O Comandante Guélas
Série Colégio Militar
O Colégio Militar era um lugar onde não havia
respostas, todos carregavam a mais torpe das contradições, durante o dia ouvia-se
o barulho de botas caminhando acertadas num lugar onde era fácil falar em
números. Na aula de música do Carioca, ao contrário das obras de Mozart, não
havia silêncio mesmo quando a melodia chegava ao fim, pois era o tempo de
represálias. E foi numa tarde igual a muitas outras que o Chefe da Copa, quando ia calmamente
a dobrar a esquina do edifício, no páteo dos Pavilhões de Desenho e Ciência, e a
observar o voo de um melro que, como do costume nas aves, não deixava rasto,
quase morreu abalroado por um “senhor aluno” que gritou:
- Sai da frente ó careca!
Ia em fuga desesperada, perseguido
pelo Speedy Gonzales, vigilante, que na noite anterior o tinha apanhado a ele,
Cão, ao Camélia, ao Gordini e ao Escalope quando os descobriu na piscina, após
uma perseguição desenfreada, seguida da respetiva participação. Recuemos. O Cão
tinha estado a disputar o Jogo do Barrete, uma das muitas modalidades
desportivas exclusivas do colégio, que consistia em tentar acertar com o penico
nos buracos do teto, jogo que evoluiu nos anos oitenta para os Miolos ao Teto,
onde o objeto a atirar já não era a peça de fardamento, mas um colega, que tinha
como objetivo assinar com a sola o teto da sala. O Cão tinha ganho o jogo, mas
havia sempre uma consequência, o objeto entrava no buraco e já não saia, ficando
de imediato o atleta em modo clandestino, ou seja, tentar chegar ao Geral das
Companhias sem ser detetado. Mas o vigilante velocista tinha fama de apanhar
todos os coelhos que desafiassem o sistema!
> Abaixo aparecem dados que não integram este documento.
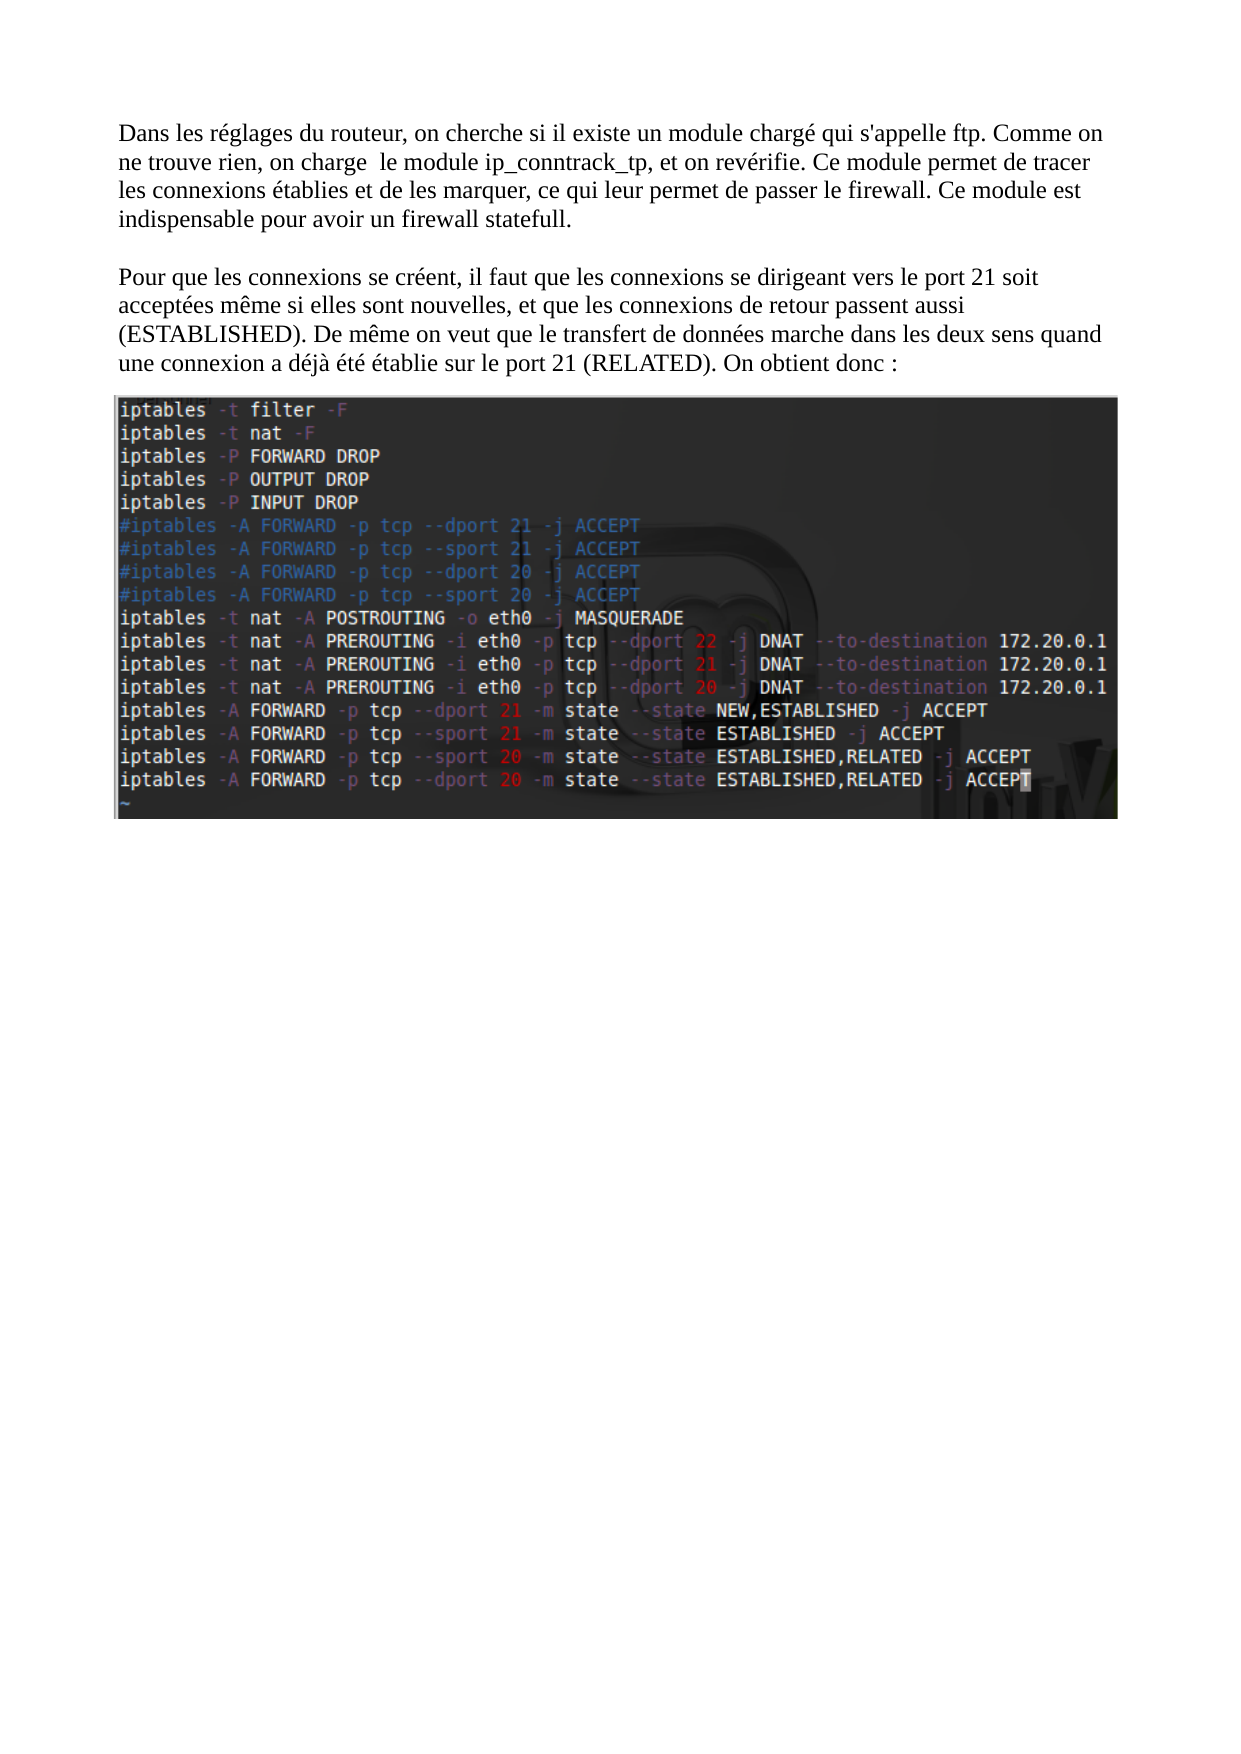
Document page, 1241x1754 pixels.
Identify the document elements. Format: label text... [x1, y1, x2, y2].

picture [113, 395, 1118, 819]
text Pour que les connexions se créent, il faut que les connexions se dirigeant vers le port 21 soit acceptées même si elles sont nouvelles, et que les connexions de retour passent aussi (ESTABLISHED). De même on veut que le transfert de données marche dans les deux sens quand une connexion a déjà été établie sur le port 21 (RELATED). On obtient donc : [118, 262, 1122, 377]
text Dans les réglages du routeur, on cherche si il existe un module chargé qui s'appelle ftp. Comme on ne trouve rien, on charge le module ip_conntrack_tp, et on revérifie. Ce module permet de tracer les connexions établies et de les marquer, ce qui leur permet de passer le firewall. Ce module est indispensable pour avoir un firewall statefull. [118, 118, 1122, 233]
- Malucos, estes miúdos estão malucos,
- desabafou o Meia-Lua.
À noite no geral da companhia ia haver
um jogo de futebol, cuja bola era saltitona e tinha pele de galinha, rugosa,
com um atrito necessário para fazer remates em arco, e os postes das balizas os
caixotes de lixo. A caderneta de cromos estava cheia de craques, o Judi, o Panzer, o Cão, com a sua esquerda mágica, o
Lory, o Becas, o Dani, uma parede na baliza, o Tofa, o Rita, o Têta, o Cascão,
o Geada, o Six, o 76 e muitos outros, cujos vestígios genéticos ficaram para
sempre espalhados pelos gerais das companhias. No
intervalo dos jogos, como não era aconselhável a Rosa, a mulher do Patronilha,
a Listete e a Antonieta fazerem de “cheerleaders”, lá aparecia o Pejó a
percorrer o Geral da companhia com flic-flacs à retaguarda, desde a porta da
rouparia até à sala de leitura, ocorrência que nunca provocaria uma esgalhação
coletiva após a corneta do recolher, excepto talvez alguma exceção. Apesar de
as bolas serem de plástico havia sempre uma que se suicidava de encontro a um
vidro, estilhaçando-o e provocando um uníssono “PêêêGêêê". Como não havia culpados o prejuízo era dividido
por muitos, e 1/180 foi o recorde.
Esta rapaziada, que passava a semana em
reclusão dentro do colégio, e alguns o ano todo, tinha de se entreter, e
ultimamente o Meia-Lua era alvo de bullying. De cada vez que terminava o
trabalho, e quando iniciava a descida das escadas do refeitório das primeiras e
segundas companhias, tinha um grupo numeroso de fãs que gritavam, “Meia-Lua,
Meia-Lua”. Invariavelmente apanhava o primeiro pau que encontrava e tentava
acertar nos pokemon que o rodeavam, uma variante do jogo atual com telemóvel.
- Meia-Lua és da Pide, - gritou o
Horrível.
Foi demais para o senhor João, a somar
à derrota do seu FCP, elevou o pau e quando pretendia acertar nos costados do Vinasse,
ao mesmo tempo que utilizava palavras impróprias, aquele encravou-se no tronco
de um eucalipto, e o Meia-Lua desequilibrou-se e rebolou pela encosta. A festa
só terminou lá para os lados da sala do Carioca, o alvo seguinte de várias
biqueiradas na porta. O padre saiu, como habitual, a espumar lava do Inferno e
a perseguir o aluno mais próximo, mas sem sucesso. O senhor João, Chefe da
Copa, mais conhecido por Meia-Lua, tinha fama de engatatão, e de confecionar o
melhor Amarelo do país. Dizia-se que o segredo da iguaria estava nas batatas
oleosas e prensadas, porque ele sentava-se em cima do panelão durante a
confeção. E a única peida que se aproximava da sua era a do Capitão Peidinhas.